Donna Brazille, who managed Al Gore's 2000 campaign, is urging Edwards to argue that Senator Clinton's campaign is doomed to failure:
But having supporters do it [criticize Clinton's electability] is not the same as doing it yourself, said Donna Brazile, who managed Al Gore's 2000 campaign.
"I want to see if John Edwards will say to Hillary Clinton in front of everyone: 'You're not electable, and you know it, and you're going to hurt people down the ballot,' " said Brazile, who hasn't endorsed anyone. "It's time to stop whispering. It's getting to be midnight."
I have discussed the charge that Clinton is unelectable before, and I think polls taken since then have strengthened my case that she can be elected. In fact, I think both Clinton and Obama would start the general election with a leg up on whoever the GOP nominates. John Edwards is the major Democratic candidate that I think has the worst chance of winning the presidency if nominated.
The view that Edwards would be the most electable candidate is often based largely on the fact that he was once a senator from a Southern state. This is incredibly simplistic to say the least. Edwards tends to poll better than most Democrats in the deep South, but his numbers in usual Democratic strongholds in the Northeast and West aren't very strong. If running against, say, Rudy Giuliani, Edwards could very well have to fight tooth and nail to hold on to New York and New Jersey, while struggling significantly in blue collar swing states such as Pennsylvania and Michigan.

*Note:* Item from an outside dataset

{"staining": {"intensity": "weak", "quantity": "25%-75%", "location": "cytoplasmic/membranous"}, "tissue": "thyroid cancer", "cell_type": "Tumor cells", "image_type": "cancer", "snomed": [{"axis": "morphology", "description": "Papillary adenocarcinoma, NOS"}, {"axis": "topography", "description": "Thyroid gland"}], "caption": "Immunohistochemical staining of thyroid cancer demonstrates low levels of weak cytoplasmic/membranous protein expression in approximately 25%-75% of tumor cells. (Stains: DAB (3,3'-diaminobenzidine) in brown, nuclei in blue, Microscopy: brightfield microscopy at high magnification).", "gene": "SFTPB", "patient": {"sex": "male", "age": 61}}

Then there is the whole problem of how John Edwards' campaign would survive the news cycles and spin sessions that are so important (unfortunately) in presidential elections. The media doesn't like Edwards at all. That much seems indisputable. From the $400 haircut story, to his stately mansion, to the constant criticism of him as a pretty boy and a light-weight which hurt him in the 2004 campaign, the media will literally jump at the chance to call him a hypocrite for every expensive jet he flies in or watch that he wears. It's ridiculously unfair, of course, that anyone who champions the cause of poverty has to be subjected to the gotcha stories that cable news channels love so much, but it is also likely that that is what will happen, if the campaign so far has been any indication.
I'll be watching closely tomorrow night.